6. Ein öffentlicher Dienst, der den Anforderungen der Rechtsstaatlichkeit entspricht und nicht allein der Zahlenlogik folgt, sondern jederzeit auf Qualität abzielt und dem Rechtsuchenden innerhalb einer angemessenen Frist eine Antwort auf seine Fragen und Anliegen bietet.

Im Jahr 2023, vier Jahre später, können wir uns über einige Verbesserungen freuen, insbesondere in Bezug auf die Informatisierung, die Einstellung neuer Richter und Referendare oder die Erhöhung der Grenzwerte für den Zugang zur Rechtshilfe (Pro-Deo-Anwälte). Diese positiven Punkte dürfen jedoch nicht darüber hinwegtäuschen, dass in vielen Gerichten und Staatsanwaltschaften die personellen Mittel – sowohl auf der Ebene der Magistrate als auch der Greffiers und des Verwaltungspersonals – völlig unzureichend sind, um die Bearbeitung der Fälle innerhalb einer akzeptablen Frist zu gewährleisten.

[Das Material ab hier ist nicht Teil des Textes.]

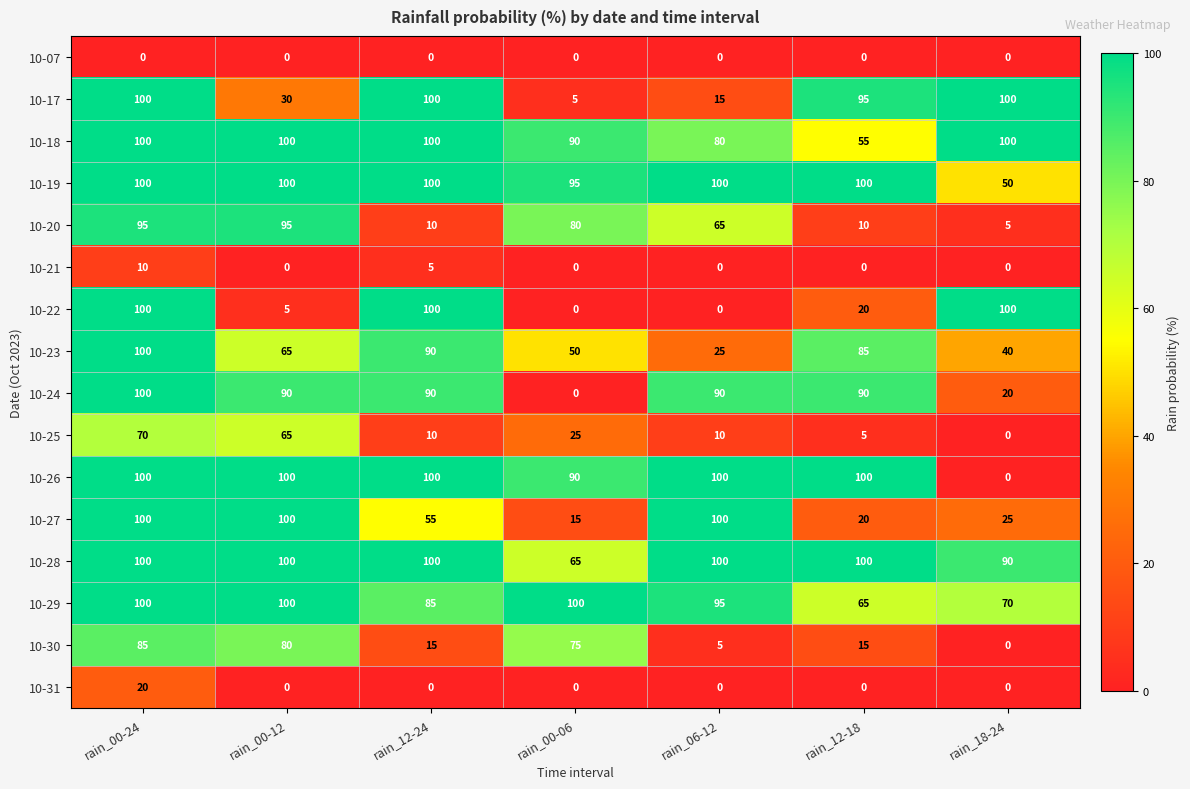

Between rain_12-18 and rain_18-24, which series saw the biggest shift?

10-26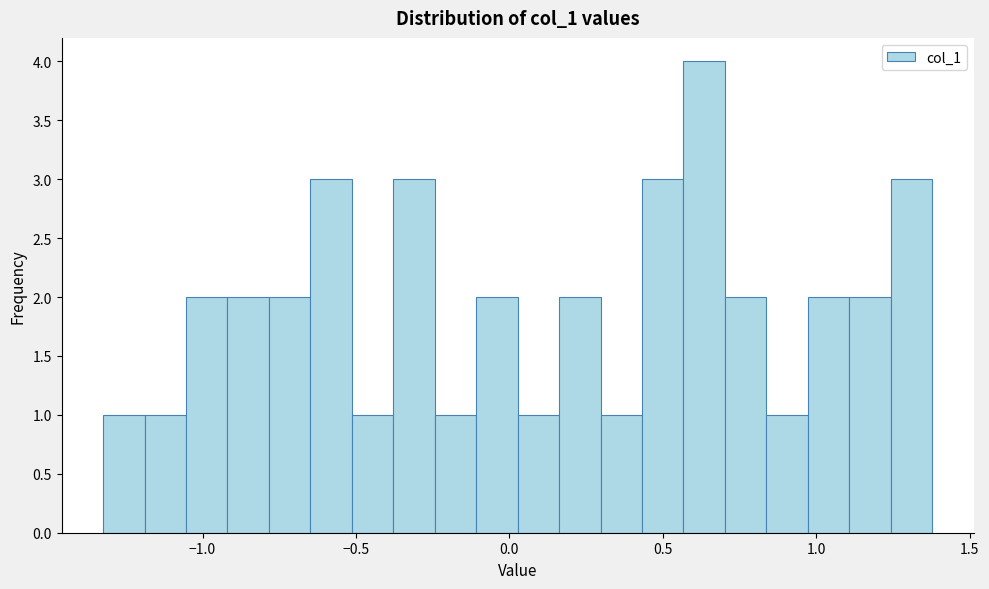

Around what value on the x-axis is the tallest bar? Give the approximate position of its centre, as read against the axis.

0.65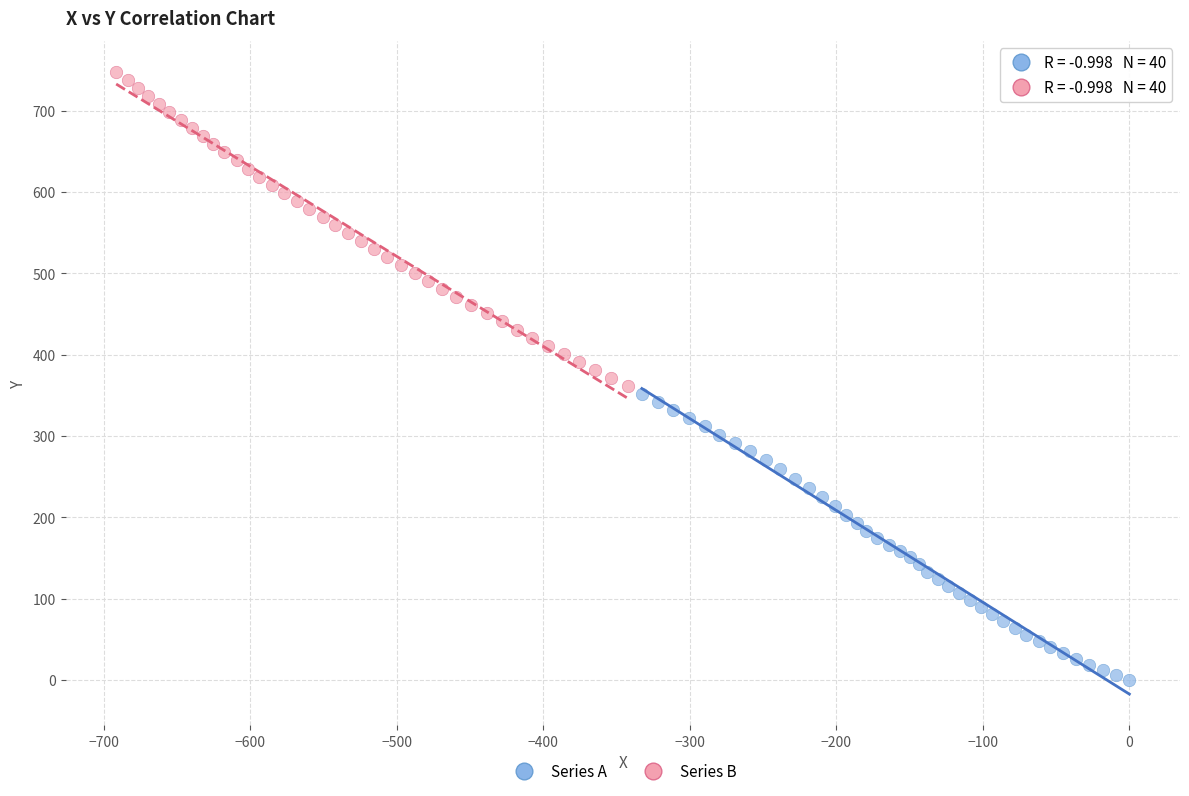

Which series reaches the minimum Y coordinate?

Series A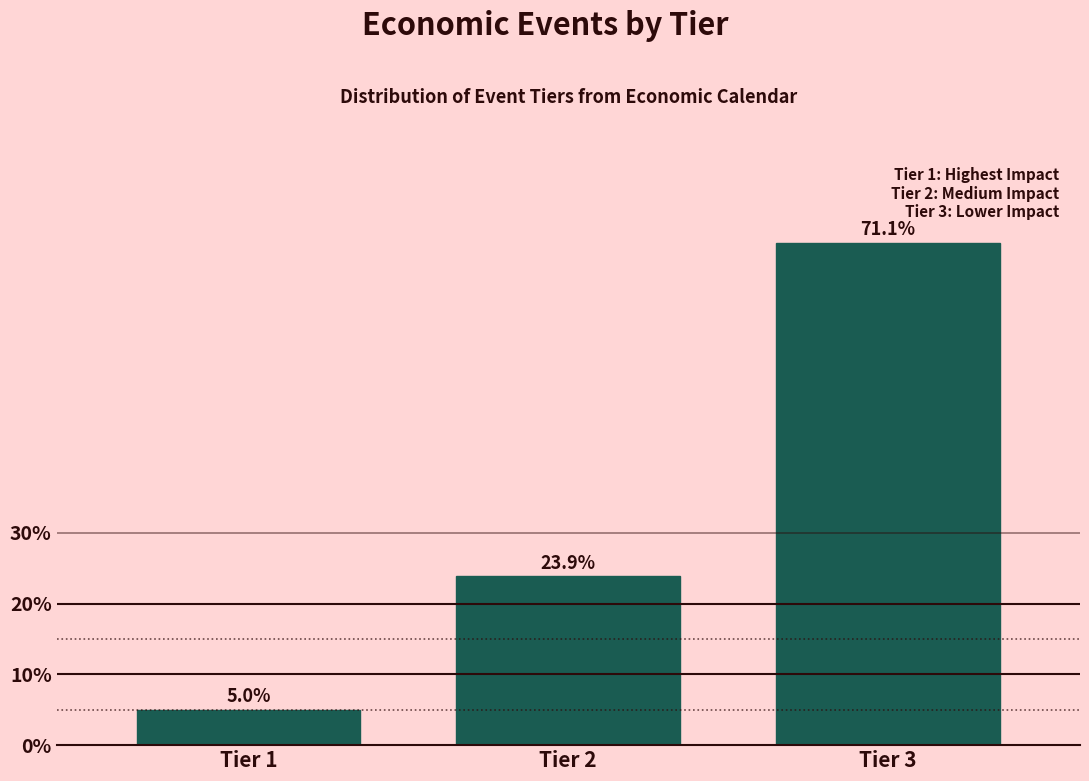

Reading left to right, list all the values displayed in this chart.

Tier 1=5.0	Tier 2=23.9	Tier 3=71.1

Diese unzureichende Mittelausstattung ist insofern schädlich, als sie den Rückstand anhängiger Verfahren vergrößert, die Staatsanwaltschaft dazu zwingt, Fälle einzustellen, die es wert wären, weiterverfolgt zu werden, und das Justizpersonal übermäßig belastet, was wiederum zu zahlreichen Erschöpfungszuständen und Burn-outs führt. Außerdem führt der Mangel an Mitteln zu einem Gefühl der Verbitterung und Wut in der Bevölkerung, die den Eindruck hat, dass die Justiz sich nicht für ihre Probleme interessiert und inakzeptable Zustände der Rechtlosigkeit weiterbestehen lässt.

Diese Schwierigkeiten erschweren auch die Ausübung des Anwaltsberufs, insbesondere in seiner Funktion als Bindeglied zwischen der Justiz und den Rechtsuchenden. Es ist klar, dass ein Rechtsstaat, der diesen Namen verdient, ausreichende Mittel benötigt. Es liegt an uns allen, dafür zu sorgen, dass die Judikative über die notwendigen Mittel verfügt, um ihre Aufgaben zu erfüllen. In der Tat müssen sich alle Bürger und Unternehmen auf den Rechtsschutz durch und gegen die öffentliche Hand verlassen können, insbesondere die Schwächsten unter ihnen.

An diesem 20. März 2023 bleibt es notwendig, auf die Anfälligkeit unseres Rechtsstaats aufmerksam zu machen und unsere Regierungen und alle Bürger daran zu erinnern, dass eine unabhängige und qualitativ hochwertige Justiz sowohl eine öffentliche Dienstleistung als auch ein Allgemeingut darstellt, das die Grundlage für das Zusammenleben, die Sicherheit und den sozialen Frieden bildet.“

Unterzeichnet haben den Brief: Bruno Lietaert und Evelien De Kezel für Magistratuur & Maatschappij (M&M); Marie Messiaen für l’Association Syndicale des Magistrats (ASM); Fabrizio Antioco für de Beirat der Magistratur; Vincent Macq für l’ l'Union Professionnelle de la Magistrature (UPM), Marc Lazarus für Vereinigung der deutschsprachigen Magistrate (VDM), Christine Brüls für l’Union royale des juges de paix et de police (URJPP); Hélène Debaty für le Syndicat des Avocats pour la Démocratie (SAD); Pierre Sculier für avocats.be; Kati Verstrepen für de Liga voor Mensenrechten und Pierre-Arnaud Perrouty für La ligue des droits humains.